Return every line of text in the material without changing a word, and leave the pictures out.

Supplied material>
-- Opening Marker --

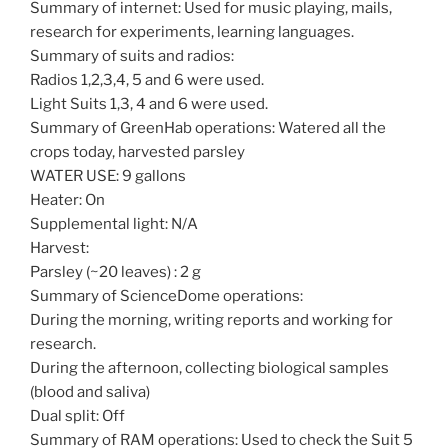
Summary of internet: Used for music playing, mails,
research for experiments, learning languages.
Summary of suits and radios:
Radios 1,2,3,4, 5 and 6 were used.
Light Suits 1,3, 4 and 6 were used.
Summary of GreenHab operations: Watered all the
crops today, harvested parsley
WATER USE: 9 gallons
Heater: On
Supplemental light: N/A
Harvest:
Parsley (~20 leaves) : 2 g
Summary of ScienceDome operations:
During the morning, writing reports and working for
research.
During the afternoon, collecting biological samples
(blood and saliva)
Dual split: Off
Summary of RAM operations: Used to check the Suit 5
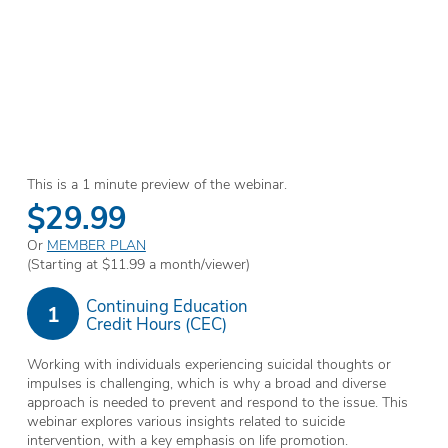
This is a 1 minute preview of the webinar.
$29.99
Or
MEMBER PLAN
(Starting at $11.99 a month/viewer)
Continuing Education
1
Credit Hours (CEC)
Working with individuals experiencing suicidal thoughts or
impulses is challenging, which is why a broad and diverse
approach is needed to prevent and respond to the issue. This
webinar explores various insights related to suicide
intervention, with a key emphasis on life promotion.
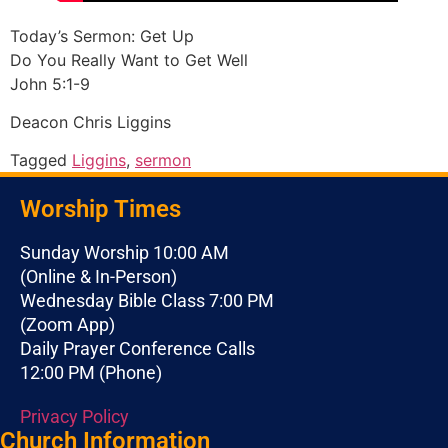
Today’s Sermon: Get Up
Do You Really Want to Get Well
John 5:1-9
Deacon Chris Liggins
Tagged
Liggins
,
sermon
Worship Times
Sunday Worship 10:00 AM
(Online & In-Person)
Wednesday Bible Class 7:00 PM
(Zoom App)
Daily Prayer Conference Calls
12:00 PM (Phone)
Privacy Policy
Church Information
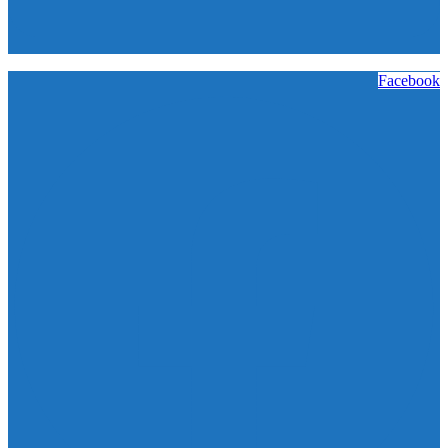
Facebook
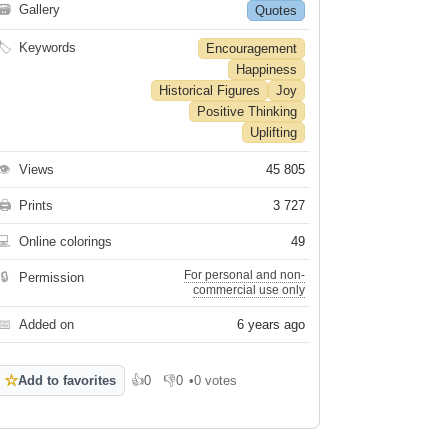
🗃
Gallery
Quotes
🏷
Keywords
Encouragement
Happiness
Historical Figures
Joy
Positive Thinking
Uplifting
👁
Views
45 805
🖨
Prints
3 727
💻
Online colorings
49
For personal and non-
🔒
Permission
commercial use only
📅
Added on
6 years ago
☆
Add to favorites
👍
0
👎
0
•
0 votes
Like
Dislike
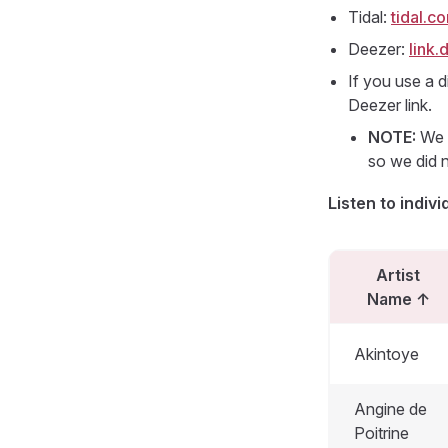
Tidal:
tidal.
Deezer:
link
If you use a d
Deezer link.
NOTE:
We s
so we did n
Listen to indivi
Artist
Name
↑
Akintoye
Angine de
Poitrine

-- Closing Marker --

Response to the exercise>
Summary of internet: Used for music playing, mails,
research for experiments, learning languages.
Summary of suits and radios:
Radios 1,2,3,4, 5 and 6 were used.
Light Suits 1,3, 4 and 6 were used.
Summary of GreenHab operations: Watered all the
crops today, harvested parsley
WATER USE: 9 gallons
Heater: On
Supplemental light: N/A
Harvest:
Parsley (~20 leaves) : 2 g
Summary of ScienceDome operations:
During the morning, writing reports and working for
research.
During the afternoon, collecting biological samples
(blood and saliva)
Dual split: Off
Summary of RAM operations: Used to check the Suit 5
This is a 1 minute preview of the webinar.
$29.99
Or
MEMBER PLAN
(Starting at $11.99 a month/viewer)
Continuing Education
1
Credit Hours (CEC)
Working with individuals experiencing suicidal thoughts or
impulses is challenging, which is why a broad and diverse
approach is needed to prevent and respond to the issue. This
webinar explores various insights related to suicide
intervention, with a key emphasis on life promotion.
Today’s Sermon: Get Up
Do You Really Want to Get Well
John 5:1-9
Deacon Chris Liggins
Tagged
Liggins
,
sermon
Worship Times
Sunday Worship 10:00 AM
(Online & In-Person)
Wednesday Bible Class 7:00 PM
(Zoom App)
Daily Prayer Conference Calls
12:00 PM (Phone)
Privacy Policy
Church Information
Facebook
🗃
Gallery
Quotes
🏷
Keywords
Encouragement
Happiness
Historical Figures
Joy
Positive Thinking
Uplifting
👁
Views
45 805
🖨
Prints
3 727
💻
Online colorings
49
For personal and non-
🔒
Permission
commercial use only
📅
Added on
6 years ago
☆
Add to favorites
👍
0
👎
0
•
0 votes
Like
Dislike
Tidal:
tidal.
Deezer:
link
If you use a d
Deezer link.
NOTE:
We s
so we did n
Listen to indivi
Artist
Name
↑
Akintoye
Angine de
Poitrine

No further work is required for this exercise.